The fact that there are still so many “simple” attacks is due to the sad fact that, as of today, enough people still fall for strategies without AI and the like. Overall, however, it remains a constant race between attack and defense.
how will the issue of cybercrime aimed at companies develop over the next few years?
We must assume that extortion groups will continue to professionalize and use more sophisticated methods to achieve their goals.
Companies and organizations must therefore work harder to optimize their security strategies. Since attack methods are constantly evolving, all security measures must also be continuously improved and adapted. This in turn leads to an increase in financial and personnel expenses.

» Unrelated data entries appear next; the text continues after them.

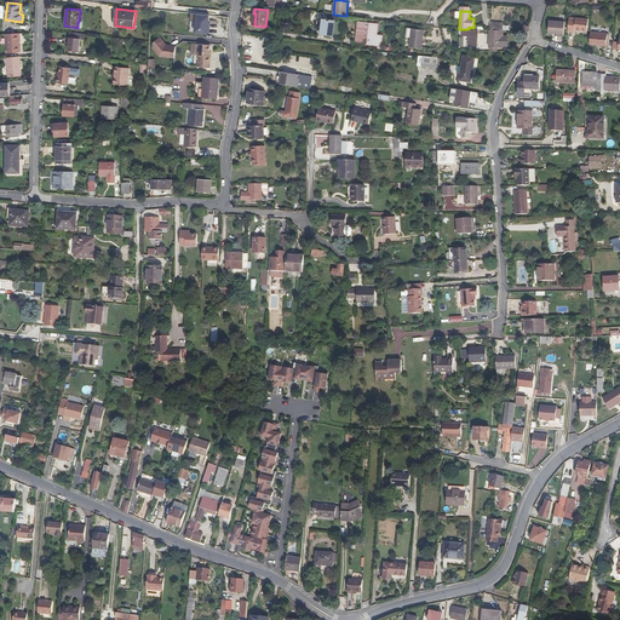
[(319,12),(317,12),(316,23),(322,24),(321,34),(333,35),(334,21),(328,19),(323,19),(323,13),(319,12)]
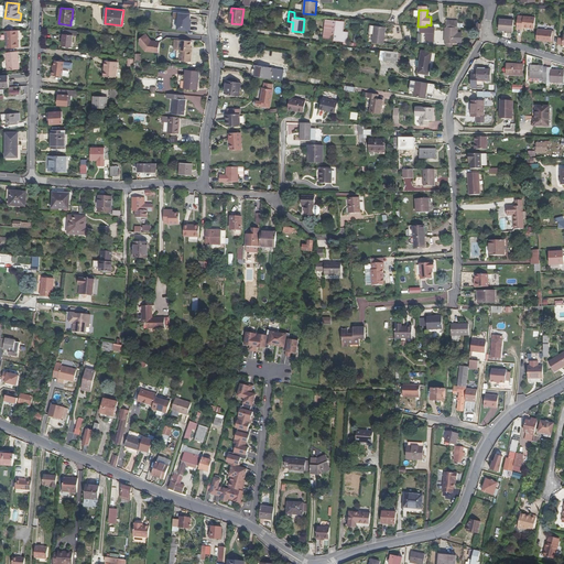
[(174,12),(173,28),(190,30),(191,20),(191,14),(174,12)]
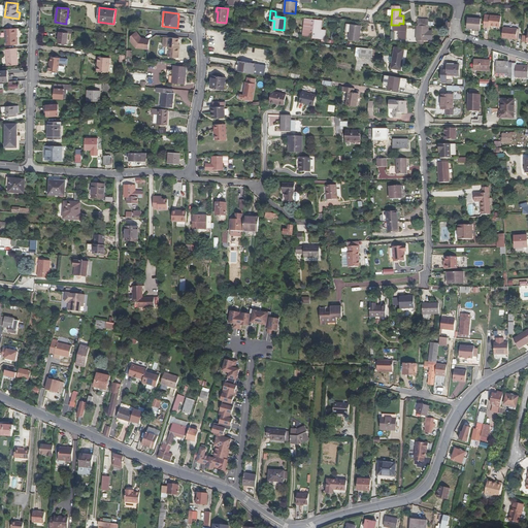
[(500,27),(501,17),(485,14),(484,27),(490,28),(490,26),(500,27)]
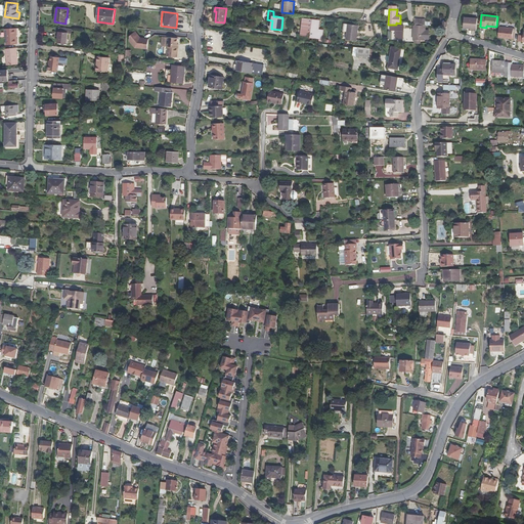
[(477,30),(478,18),(464,17),(464,29),(477,30)]
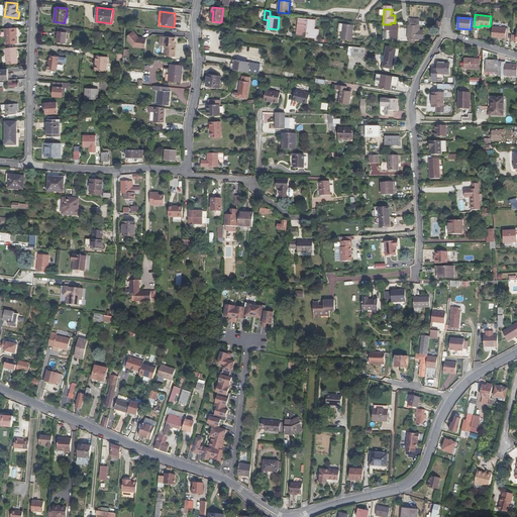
[(315,20),(298,18),(296,35),(306,36),(306,37),(316,38),(315,40),(318,40),(319,29),(314,29),(315,20)]
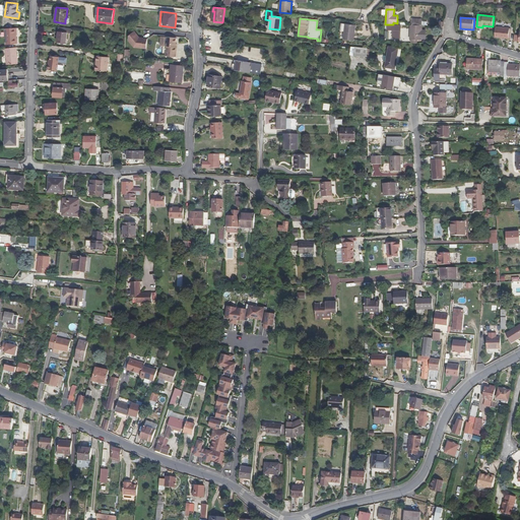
[(355,25),(341,23),(340,31),(344,31),(343,40),(353,41),(355,25)]
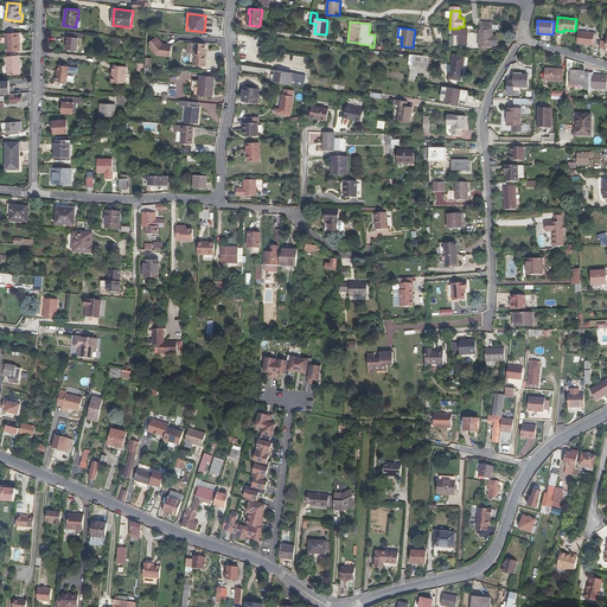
[(467,37),(467,29),(459,29),(453,29),(453,36),(458,36),(458,44),(467,45),(467,37)]
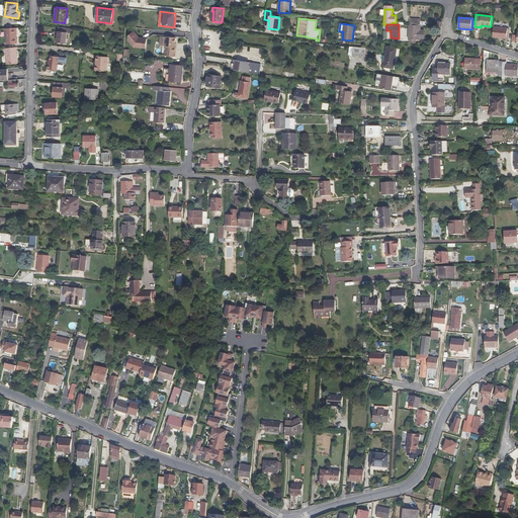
[(410,25),(409,25),(409,39),(410,39),(416,39),(420,39),(420,25),(410,25)]
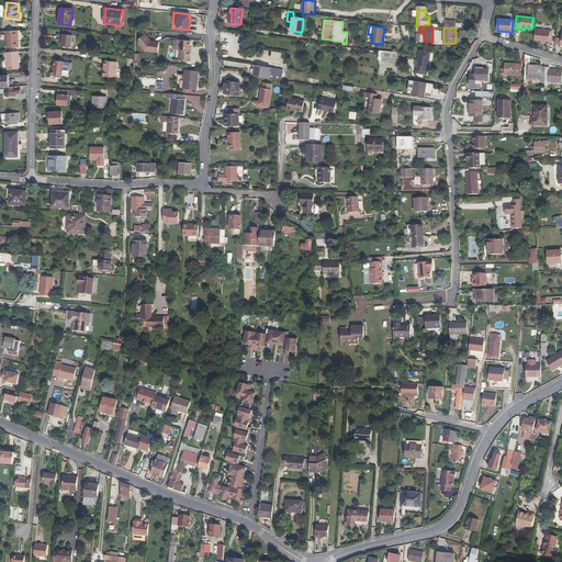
[(77,31),(64,30),(62,45),(71,46),(72,35),(77,36),(77,31)]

For us as a software company, the security of the software supply chain is also becoming increasingly important. Regulatory authorities such as the BSI want to become more active themselves in the future and not just offer information. Measures are planned to ensure software updates by law and even to intervene in the management of critical companies. The topic has thus also reached the political arena and, together with new defense technologies, closer cooperation between law enforcement agencies, and offerings such as the Alliance for Cyber Security, provides room for optimism.